**What you should do**
Take the data below and copy exactly the lines starting at the one with "<source format=gts>" and finishing at the one with "X33000Y-43500D03*", both included.
+++++
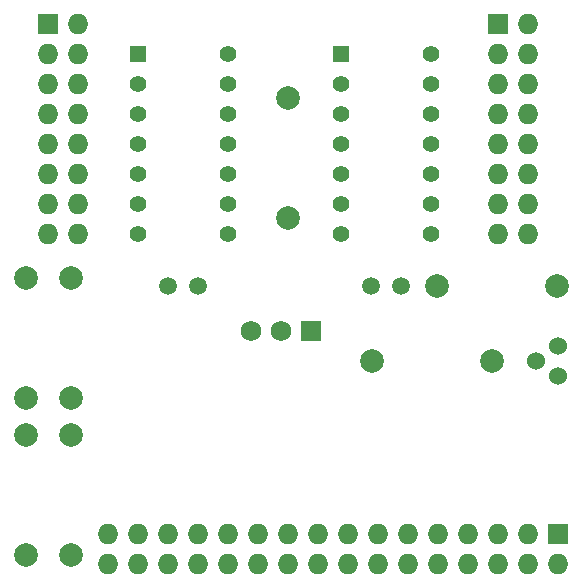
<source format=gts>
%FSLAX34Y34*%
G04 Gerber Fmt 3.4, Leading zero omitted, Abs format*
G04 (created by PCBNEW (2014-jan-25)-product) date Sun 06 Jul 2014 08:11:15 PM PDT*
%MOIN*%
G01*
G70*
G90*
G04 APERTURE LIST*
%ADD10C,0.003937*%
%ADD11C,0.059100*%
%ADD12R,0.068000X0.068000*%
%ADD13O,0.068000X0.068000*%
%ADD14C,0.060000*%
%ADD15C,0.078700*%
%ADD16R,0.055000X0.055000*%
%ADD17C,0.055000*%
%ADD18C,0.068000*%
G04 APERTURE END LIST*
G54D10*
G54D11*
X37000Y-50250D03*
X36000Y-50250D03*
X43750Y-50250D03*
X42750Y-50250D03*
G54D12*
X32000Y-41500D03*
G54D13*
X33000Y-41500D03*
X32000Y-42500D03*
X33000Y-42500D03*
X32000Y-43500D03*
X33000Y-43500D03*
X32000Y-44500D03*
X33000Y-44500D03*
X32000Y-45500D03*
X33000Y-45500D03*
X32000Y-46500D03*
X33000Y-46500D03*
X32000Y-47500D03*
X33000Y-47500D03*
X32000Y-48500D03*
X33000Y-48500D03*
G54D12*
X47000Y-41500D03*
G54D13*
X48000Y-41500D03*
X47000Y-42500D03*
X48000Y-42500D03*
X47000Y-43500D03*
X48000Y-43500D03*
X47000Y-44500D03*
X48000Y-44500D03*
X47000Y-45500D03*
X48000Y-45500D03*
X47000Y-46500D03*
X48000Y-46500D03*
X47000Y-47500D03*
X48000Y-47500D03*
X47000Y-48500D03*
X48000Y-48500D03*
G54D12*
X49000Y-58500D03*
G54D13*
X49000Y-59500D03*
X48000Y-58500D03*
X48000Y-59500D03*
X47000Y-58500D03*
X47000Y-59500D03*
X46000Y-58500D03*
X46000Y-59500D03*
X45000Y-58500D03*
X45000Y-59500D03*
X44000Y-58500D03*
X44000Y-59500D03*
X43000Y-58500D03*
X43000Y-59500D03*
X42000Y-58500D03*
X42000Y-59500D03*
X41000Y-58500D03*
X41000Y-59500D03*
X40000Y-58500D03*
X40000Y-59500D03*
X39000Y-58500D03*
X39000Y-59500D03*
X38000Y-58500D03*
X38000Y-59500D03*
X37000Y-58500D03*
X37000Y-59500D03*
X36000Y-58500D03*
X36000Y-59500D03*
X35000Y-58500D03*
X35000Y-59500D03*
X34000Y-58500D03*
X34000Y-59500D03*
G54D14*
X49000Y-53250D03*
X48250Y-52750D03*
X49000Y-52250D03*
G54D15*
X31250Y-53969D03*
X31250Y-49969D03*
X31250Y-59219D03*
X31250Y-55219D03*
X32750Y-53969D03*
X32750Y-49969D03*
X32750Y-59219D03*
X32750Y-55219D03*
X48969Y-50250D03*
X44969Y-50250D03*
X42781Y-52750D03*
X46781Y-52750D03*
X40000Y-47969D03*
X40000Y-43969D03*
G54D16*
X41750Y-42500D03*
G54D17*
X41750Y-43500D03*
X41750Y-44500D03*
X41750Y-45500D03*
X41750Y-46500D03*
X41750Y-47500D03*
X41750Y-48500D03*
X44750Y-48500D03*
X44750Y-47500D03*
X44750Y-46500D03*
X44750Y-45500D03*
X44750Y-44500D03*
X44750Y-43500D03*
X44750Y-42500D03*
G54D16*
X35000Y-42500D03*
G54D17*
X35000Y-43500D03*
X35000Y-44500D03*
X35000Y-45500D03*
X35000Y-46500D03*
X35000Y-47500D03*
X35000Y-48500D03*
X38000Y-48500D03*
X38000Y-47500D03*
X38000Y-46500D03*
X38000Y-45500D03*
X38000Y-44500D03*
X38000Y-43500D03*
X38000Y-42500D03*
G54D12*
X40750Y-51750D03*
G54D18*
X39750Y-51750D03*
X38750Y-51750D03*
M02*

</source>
+++++
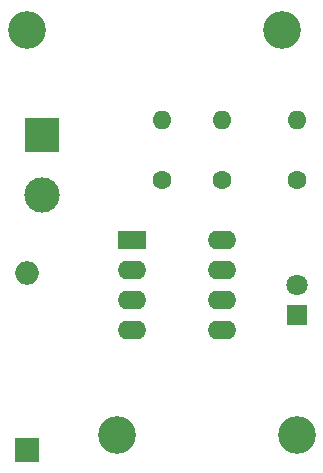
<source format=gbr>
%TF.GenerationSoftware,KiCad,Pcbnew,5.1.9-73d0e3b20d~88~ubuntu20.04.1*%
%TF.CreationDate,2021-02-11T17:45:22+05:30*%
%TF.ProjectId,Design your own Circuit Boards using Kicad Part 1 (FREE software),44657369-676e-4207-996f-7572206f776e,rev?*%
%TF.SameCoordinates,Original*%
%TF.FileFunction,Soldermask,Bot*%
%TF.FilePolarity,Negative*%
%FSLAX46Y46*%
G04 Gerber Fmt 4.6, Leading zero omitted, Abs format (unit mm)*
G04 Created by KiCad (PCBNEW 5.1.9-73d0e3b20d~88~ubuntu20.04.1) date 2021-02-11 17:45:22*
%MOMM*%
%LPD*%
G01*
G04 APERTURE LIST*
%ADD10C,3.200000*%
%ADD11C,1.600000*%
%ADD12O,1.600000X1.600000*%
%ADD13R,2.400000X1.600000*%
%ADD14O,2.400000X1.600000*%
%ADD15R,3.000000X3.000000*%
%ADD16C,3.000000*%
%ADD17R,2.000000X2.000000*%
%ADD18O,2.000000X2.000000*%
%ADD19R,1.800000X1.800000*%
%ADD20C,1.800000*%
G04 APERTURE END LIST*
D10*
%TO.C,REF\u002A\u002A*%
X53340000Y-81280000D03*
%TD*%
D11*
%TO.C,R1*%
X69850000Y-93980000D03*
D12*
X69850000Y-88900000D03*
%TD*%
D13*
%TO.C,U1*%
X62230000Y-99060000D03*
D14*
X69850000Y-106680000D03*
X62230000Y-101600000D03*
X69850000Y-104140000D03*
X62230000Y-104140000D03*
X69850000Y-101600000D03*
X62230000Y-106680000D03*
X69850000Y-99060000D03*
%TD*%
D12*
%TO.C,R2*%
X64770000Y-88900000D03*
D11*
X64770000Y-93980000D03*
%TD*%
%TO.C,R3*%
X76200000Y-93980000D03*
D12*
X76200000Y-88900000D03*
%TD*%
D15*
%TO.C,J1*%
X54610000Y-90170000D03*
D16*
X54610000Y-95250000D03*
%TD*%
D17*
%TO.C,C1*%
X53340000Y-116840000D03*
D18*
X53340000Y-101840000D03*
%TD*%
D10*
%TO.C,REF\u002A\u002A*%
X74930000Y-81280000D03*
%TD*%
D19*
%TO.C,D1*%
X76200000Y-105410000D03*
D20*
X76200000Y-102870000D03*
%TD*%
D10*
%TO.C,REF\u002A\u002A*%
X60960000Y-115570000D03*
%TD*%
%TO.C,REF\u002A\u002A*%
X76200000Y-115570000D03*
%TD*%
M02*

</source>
+++++
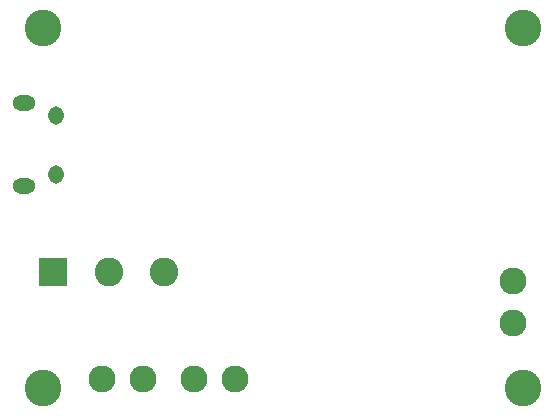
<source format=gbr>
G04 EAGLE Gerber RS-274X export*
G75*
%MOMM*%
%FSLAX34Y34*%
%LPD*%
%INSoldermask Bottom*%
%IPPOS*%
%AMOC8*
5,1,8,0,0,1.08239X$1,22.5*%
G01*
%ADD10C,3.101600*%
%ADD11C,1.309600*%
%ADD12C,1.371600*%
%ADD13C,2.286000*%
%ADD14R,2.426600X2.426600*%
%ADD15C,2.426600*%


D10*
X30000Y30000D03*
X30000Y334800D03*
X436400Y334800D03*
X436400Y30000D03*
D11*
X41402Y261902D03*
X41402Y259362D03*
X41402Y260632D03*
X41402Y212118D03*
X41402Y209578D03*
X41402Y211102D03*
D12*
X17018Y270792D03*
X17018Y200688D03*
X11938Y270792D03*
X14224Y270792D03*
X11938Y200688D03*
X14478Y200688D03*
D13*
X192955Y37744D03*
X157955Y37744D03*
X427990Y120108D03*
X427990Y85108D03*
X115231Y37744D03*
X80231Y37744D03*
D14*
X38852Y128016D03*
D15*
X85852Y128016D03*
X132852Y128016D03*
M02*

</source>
+++++
**Solution to this exercise**
<source format=gts>
%FSLAX34Y34*%
G04 Gerber Fmt 3.4, Leading zero omitted, Abs format*
G04 (created by PCBNEW (2014-jan-25)-product) date Sun 06 Jul 2014 08:11:15 PM PDT*
%MOIN*%
G01*
G70*
G90*
G04 APERTURE LIST*
%ADD10C,0.003937*%
%ADD11C,0.059100*%
%ADD12R,0.068000X0.068000*%
%ADD13O,0.068000X0.068000*%
%ADD14C,0.060000*%
%ADD15C,0.078700*%
%ADD16R,0.055000X0.055000*%
%ADD17C,0.055000*%
%ADD18C,0.068000*%
G04 APERTURE END LIST*
G54D10*
G54D11*
X37000Y-50250D03*
X36000Y-50250D03*
X43750Y-50250D03*
X42750Y-50250D03*
G54D12*
X32000Y-41500D03*
G54D13*
X33000Y-41500D03*
X32000Y-42500D03*
X33000Y-42500D03*
X32000Y-43500D03*
X33000Y-43500D03*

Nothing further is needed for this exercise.